▸ EXERCICES PROPOSÉS:
a) Traduisez en anglais cette phrase du texte sur le feutre des chapeaux : « Le toucher d’un beau feutre de poil reste cependant un plaisir particulier et sans équivalent. »
b) Recopiez mot pour mot une partie des fiches. Commencez à la ligne qui contient « scientific name: Viola » et arrêtez-vous après la ligne qui contient « locality: Santa Cruz, Monterey Bay ».

▸ DOCUMENT:
= = =

La plupart des chapeliers proposent essentiellement le gris, le bleu et le marron, également très adaptable, parfois le vert. Malheureusement, les coloris plus audacieux sont souvent en feutre de laine et non en feutre de poil, dont l’apparence est nettement plus raffinée. Le feutre de laine est d’une texture plus inégale et moins douce tandis que le feutre de poil est plus agréable, souple et luisant.
Le feutre de poil peut être un feutre ras (le plus courant, d’aspect lisse), un feutre flamand (c’est-à-dire qui imite la fourrure), ou un feutre taupé (qui a l’aspect du velours, fait en poil de taupe, de loutre, de rat musqué…). Avantage non négligeable, le feutre de poil est naturellement imperméable même si les feutres de laine sont désormais souvent imperméabilisés par un traitement chimique (notamment chez Stetson).
Le toucher d’un beau feutre de poil reste cependant un plaisir particulier et sans équivalent.
Il en va du chapeau comme du reste : le style personnel est intimement lié à la qualité des accessoires. L’abondance de produits bon marché fait parfois perdre de vue la réelle différence entre un chapeau médiocre et un chapeau de qualité. Cette différence est pourtant frappante mais il est vrai que nous n’avons plus beaucoup de repères en la matière.

= = =

▸ FICHES PRÉSENTÉES:
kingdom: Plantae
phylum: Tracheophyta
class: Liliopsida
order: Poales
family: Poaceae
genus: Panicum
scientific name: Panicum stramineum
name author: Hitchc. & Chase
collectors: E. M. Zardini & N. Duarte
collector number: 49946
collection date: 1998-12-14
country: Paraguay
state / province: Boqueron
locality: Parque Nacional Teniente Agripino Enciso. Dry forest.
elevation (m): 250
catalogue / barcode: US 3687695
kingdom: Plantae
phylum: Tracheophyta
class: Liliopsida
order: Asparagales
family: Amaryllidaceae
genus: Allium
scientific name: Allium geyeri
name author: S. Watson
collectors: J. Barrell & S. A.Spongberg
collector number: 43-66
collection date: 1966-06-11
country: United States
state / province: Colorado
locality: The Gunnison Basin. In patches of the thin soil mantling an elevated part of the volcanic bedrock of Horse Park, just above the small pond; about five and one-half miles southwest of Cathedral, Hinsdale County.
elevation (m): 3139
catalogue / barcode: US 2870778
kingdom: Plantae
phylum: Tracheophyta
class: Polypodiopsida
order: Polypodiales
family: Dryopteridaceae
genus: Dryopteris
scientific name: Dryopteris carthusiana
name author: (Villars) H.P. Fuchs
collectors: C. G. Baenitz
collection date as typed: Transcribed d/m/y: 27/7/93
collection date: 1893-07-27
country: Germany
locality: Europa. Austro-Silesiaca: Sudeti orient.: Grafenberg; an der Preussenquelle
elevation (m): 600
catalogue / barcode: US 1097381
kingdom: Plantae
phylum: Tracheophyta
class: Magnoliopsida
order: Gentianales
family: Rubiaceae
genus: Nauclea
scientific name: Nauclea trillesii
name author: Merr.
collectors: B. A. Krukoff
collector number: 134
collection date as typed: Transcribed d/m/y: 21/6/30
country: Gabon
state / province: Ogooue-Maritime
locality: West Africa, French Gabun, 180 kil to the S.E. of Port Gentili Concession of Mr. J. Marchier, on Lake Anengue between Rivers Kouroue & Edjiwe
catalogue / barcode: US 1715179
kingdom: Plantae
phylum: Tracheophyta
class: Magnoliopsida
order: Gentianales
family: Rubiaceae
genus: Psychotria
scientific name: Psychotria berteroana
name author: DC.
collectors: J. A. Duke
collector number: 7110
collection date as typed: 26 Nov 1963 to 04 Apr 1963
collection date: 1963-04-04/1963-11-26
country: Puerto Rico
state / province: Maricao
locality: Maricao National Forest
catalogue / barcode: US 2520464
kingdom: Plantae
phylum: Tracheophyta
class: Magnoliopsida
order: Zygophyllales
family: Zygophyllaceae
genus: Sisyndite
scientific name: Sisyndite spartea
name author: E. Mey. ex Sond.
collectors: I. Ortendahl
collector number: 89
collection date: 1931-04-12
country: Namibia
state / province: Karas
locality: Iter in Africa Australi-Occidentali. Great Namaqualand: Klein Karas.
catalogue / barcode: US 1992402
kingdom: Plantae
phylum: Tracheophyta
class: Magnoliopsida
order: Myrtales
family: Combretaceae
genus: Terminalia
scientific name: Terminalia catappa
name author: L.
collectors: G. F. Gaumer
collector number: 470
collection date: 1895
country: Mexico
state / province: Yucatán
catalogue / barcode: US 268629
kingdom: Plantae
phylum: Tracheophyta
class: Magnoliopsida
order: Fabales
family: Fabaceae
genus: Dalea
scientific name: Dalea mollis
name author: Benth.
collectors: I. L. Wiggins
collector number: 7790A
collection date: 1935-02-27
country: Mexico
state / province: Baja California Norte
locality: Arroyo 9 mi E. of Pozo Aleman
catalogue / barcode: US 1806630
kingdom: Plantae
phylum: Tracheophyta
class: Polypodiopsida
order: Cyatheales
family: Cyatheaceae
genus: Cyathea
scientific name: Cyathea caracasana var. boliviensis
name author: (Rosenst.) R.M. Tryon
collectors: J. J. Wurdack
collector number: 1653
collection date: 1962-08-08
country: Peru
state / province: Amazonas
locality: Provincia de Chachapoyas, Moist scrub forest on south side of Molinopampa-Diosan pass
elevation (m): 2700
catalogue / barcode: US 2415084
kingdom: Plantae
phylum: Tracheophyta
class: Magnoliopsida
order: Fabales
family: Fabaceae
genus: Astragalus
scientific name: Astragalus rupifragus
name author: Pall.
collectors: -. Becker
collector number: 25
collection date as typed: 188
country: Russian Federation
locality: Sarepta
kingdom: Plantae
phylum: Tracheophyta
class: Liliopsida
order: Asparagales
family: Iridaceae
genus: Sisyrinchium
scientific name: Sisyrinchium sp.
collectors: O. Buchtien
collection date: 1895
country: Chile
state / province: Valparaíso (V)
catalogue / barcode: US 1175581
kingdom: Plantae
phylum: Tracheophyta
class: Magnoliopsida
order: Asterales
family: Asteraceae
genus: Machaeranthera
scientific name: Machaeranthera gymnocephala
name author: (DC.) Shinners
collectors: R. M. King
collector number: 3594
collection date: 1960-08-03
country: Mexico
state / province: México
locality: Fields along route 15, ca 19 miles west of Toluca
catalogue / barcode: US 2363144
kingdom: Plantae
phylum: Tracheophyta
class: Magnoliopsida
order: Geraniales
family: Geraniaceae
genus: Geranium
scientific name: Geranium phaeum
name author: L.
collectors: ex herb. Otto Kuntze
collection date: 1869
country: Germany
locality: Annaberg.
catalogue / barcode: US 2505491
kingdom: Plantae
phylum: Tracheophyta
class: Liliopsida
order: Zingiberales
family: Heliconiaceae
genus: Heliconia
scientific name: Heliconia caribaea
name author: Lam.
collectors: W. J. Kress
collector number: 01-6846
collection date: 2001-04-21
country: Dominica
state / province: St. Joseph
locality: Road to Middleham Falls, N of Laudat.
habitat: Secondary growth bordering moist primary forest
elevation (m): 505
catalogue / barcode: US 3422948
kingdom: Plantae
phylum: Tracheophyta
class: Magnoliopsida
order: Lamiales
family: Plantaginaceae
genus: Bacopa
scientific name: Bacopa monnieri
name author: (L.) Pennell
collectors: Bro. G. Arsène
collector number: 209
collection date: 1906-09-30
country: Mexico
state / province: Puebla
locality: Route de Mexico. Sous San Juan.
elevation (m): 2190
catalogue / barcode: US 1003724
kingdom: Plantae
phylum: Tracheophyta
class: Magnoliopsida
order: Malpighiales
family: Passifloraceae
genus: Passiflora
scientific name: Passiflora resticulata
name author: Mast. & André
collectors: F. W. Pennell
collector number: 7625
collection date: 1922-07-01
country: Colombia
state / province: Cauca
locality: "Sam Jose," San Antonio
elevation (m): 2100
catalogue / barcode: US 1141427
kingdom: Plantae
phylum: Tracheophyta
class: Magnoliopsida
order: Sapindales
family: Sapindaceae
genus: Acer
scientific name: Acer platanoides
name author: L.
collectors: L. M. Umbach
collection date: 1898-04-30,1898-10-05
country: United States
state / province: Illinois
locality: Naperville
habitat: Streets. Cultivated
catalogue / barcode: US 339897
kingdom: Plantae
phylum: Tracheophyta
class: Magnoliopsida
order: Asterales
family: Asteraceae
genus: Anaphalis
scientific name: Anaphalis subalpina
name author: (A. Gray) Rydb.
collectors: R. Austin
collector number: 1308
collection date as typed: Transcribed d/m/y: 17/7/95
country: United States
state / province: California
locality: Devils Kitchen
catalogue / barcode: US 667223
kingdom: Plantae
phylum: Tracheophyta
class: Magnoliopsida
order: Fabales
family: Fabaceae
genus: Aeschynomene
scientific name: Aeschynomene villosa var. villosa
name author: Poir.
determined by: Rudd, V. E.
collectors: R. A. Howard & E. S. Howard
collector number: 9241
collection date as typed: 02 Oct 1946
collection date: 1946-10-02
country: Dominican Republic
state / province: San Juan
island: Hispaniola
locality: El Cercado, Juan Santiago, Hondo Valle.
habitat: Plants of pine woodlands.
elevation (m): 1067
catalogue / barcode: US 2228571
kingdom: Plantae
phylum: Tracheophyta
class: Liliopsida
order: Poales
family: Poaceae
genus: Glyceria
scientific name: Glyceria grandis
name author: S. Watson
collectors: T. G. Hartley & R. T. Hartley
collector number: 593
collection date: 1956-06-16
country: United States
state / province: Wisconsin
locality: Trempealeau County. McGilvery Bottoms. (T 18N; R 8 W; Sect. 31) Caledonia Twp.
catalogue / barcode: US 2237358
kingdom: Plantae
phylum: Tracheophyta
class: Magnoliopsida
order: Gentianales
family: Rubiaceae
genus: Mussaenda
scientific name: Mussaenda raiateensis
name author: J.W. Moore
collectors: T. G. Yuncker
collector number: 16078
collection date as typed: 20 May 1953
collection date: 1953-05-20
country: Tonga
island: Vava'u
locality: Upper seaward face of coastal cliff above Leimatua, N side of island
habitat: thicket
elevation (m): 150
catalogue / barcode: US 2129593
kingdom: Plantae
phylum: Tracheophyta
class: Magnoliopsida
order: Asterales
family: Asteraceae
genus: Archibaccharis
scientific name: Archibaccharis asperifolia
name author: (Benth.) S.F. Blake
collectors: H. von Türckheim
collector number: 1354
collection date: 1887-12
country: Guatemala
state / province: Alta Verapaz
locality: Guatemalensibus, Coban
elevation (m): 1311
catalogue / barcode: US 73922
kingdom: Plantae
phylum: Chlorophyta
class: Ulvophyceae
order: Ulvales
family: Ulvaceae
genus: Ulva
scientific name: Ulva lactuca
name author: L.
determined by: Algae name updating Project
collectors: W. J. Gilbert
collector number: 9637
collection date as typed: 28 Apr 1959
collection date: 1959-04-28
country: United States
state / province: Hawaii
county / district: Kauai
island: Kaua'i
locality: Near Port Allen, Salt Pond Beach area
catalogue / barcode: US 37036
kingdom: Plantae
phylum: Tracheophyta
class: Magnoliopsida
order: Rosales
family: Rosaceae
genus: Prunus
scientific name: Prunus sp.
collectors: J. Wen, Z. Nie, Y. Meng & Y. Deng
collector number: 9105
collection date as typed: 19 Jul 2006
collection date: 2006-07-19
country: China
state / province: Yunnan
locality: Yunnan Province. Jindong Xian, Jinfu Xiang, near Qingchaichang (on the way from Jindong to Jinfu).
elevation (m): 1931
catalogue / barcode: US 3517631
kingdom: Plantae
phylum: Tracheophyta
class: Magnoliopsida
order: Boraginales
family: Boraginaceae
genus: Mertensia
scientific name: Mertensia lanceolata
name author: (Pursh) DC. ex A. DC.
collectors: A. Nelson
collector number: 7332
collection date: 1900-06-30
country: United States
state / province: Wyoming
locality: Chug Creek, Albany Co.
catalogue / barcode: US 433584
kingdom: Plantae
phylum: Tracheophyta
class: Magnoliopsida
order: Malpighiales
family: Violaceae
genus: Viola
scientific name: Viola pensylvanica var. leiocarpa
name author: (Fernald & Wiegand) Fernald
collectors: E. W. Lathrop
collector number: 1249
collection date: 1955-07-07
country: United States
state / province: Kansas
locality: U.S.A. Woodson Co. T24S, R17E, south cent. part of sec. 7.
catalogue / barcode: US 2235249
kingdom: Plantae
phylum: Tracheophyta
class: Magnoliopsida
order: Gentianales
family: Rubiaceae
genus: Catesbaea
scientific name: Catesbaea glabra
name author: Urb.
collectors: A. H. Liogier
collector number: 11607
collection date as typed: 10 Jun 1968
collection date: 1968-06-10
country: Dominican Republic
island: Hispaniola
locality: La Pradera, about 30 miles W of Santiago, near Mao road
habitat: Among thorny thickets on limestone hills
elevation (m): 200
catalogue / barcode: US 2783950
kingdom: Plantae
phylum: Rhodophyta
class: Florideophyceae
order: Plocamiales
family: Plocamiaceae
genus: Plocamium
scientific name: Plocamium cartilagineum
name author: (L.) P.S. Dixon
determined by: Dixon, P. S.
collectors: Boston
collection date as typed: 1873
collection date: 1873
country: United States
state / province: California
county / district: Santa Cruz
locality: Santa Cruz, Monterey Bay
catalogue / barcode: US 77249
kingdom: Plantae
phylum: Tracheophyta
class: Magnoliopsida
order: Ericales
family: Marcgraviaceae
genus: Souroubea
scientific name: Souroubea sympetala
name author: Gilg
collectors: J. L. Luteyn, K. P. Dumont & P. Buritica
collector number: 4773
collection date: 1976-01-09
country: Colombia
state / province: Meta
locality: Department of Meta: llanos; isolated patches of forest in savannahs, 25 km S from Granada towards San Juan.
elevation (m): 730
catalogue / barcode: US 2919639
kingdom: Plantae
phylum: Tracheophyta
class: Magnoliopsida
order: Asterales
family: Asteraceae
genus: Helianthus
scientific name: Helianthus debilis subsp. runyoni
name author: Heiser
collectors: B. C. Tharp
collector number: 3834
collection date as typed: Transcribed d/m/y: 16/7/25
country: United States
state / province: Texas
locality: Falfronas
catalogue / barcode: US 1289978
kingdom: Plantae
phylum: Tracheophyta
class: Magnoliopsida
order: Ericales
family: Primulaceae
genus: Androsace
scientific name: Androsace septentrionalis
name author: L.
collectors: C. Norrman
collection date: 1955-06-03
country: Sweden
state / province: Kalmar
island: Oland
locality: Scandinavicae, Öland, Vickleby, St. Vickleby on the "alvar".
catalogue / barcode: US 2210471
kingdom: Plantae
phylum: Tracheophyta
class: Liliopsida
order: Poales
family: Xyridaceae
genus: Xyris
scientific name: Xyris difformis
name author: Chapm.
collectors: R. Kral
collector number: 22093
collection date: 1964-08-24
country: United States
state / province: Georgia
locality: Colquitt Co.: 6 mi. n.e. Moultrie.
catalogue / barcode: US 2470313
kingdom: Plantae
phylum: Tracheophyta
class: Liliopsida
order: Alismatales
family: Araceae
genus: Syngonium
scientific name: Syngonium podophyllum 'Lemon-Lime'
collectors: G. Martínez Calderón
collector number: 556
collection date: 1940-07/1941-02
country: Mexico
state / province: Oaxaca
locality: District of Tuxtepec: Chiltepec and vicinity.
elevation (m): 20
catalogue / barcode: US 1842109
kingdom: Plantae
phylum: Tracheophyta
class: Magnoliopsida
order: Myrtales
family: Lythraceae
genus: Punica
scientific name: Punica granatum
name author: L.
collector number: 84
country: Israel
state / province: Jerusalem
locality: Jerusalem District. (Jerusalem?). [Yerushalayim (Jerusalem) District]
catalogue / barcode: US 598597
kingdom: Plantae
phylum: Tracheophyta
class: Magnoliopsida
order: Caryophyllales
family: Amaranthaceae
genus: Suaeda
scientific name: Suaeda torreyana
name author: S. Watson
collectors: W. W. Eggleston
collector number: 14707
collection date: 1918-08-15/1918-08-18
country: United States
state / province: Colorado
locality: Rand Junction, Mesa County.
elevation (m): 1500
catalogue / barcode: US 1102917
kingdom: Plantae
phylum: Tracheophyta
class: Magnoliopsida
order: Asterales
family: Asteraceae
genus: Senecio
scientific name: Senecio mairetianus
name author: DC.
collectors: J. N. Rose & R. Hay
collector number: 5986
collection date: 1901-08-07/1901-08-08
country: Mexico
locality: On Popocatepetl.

= = =

▸ RÉPONSES FOURNIES:
a) The feel of a fine fur felt nevertheless remains a special pleasure, one without equal.

b)
scientific name: Viola pensylvanica var. leiocarpa
name author: (Fernald & Wiegand) Fernald
collectors: E. W. Lathrop
collector number: 1249
collection date: 1955-07-07
country: United States
state / province: Kansas
locality: U.S.A. Woodson Co. T24S, R17E, south cent. part of sec. 7.
catalogue / barcode: US 2235249
kingdom: Plantae
phylum: Tracheophyta
class: Magnoliopsida
order: Gentianales
family: Rubiaceae
genus: Catesbaea
scientific name: Catesbaea glabra
name author: Urb.
collectors: A. H. Liogier
collector number: 11607
collection date as typed: 10 Jun 1968
collection date: 1968-06-10
country: Dominican Republic
island: Hispaniola
locality: La Pradera, about 30 miles W of Santiago, near Mao road
habitat: Among thorny thickets on limestone hills
elevation (m): 200
catalogue / barcode: US 2783950
kingdom: Plantae
phylum: Rhodophyta
class: Florideophyceae
order: Plocamiales
family: Plocamiaceae
genus: Plocamium
scientific name: Plocamium cartilagineum
name author: (L.) P.S. Dixon
determined by: Dixon, P. S.
collectors: Boston
collection date as typed: 1873
collection date: 1873
country: United States
state / province: California
county / district: Santa Cruz
locality: Santa Cruz, Monterey Bay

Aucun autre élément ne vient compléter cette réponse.